PROMPT = Print the records exactly as written, and let no picture into the answer.

________________

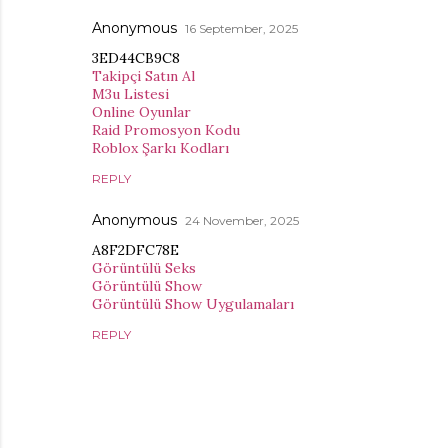
Anonymous
16 September, 2025
3ED44CB9C8
Takipçi Satın Al
M3u Listesi
Online Oyunlar
Raid Promosyon Kodu
Roblox Şarkı Kodları
REPLY
Anonymous
24 November, 2025
A8F2DFC78E
Görüntülü Seks
Görüntülü Show
Görüntülü Show Uygulamaları
REPLY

________________

OUTPUT FOR THIS TASK =
Anonymous
16 September, 2025
3ED44CB9C8
Takipçi Satın Al
M3u Listesi
Online Oyunlar
Raid Promosyon Kodu
Roblox Şarkı Kodları
REPLY
Anonymous
24 November, 2025
A8F2DFC78E
Görüntülü Seks
Görüntülü Show
Görüntülü Show Uygulamaları
REPLY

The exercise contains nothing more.